Wavelength Dimensioning of Optical Transport Networks Over Nongeosychronous Satellite Constellations

Massive data traffic demand leads to the proposal of satellite constellation networks providing broadband communications for users. The key technology to satisfy the high capacity requirement of future communications between satellites is the optical intersatellite link (ISL). Wavelength-routed optical transport networks over nongeosychronous satellite constellations (WROTNS) show the most promising future, since the networking by means of wavelength division multiplexing (WDM) ISLs with wavelength routing can not only efficiently utilize the optical amplifier bandwidth on board the satellite but also simplify routing decisions and minimize processing delays on board. In the paper we consider that the physical ISL topologies of the WROTNS are the arbitrarily connected networks.

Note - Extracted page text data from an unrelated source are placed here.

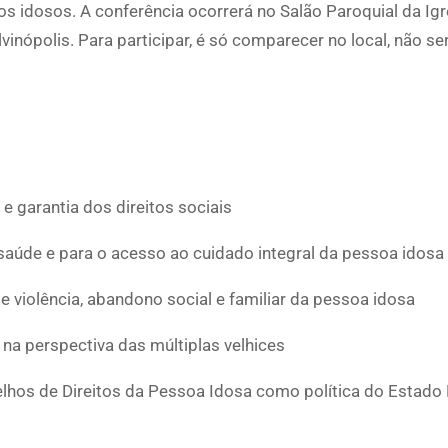
os idosos. A conferência ocorrerá no Salão Paroquial da Igr
lvinópolis. Para participar, é só comparecer no local, não se
e garantia dos direitos sociais
à saúde e para o acesso ao cuidado integral da pessoa idosa
 violência, abandono social e familiar da pessoa idosa
 na perspectiva das múltiplas velhices
hos de Direitos da Pessoa Idosa como política do Estado B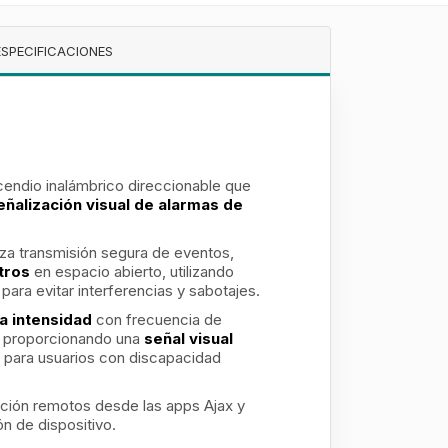
ESPECIFICACIONES
cendio inalámbrico direccionable que
eñalización visual de alarmas de
iza transmisión segura de eventos,
tros
en espacio abierto, utilizando
para evitar interferencias y sabotajes.
a intensidad
con frecuencia de
, proporcionando una
señal visual
o para usuarios con discapacidad
ración remotos desde las apps Ajax y
ón de dispositivo.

Based on the first satellite constellation with the proposal to include WDM ISLs and wavelength routing, its time-variant optical ISL topology is analyzed, and then a large number of randomly generated connected networks with distinct topologies are investigated to estimate the bounds of wavelength requirements. The results show that wavelength requirements of the WROTNS are determined by percentage of active terminals, maximum admissible ISLs hops, and the number of optical ISL terminals on board, and they are also time dependent. The topologically regular WROTNS are studied as well. These works are helpful to evaluate the design of constellation networking.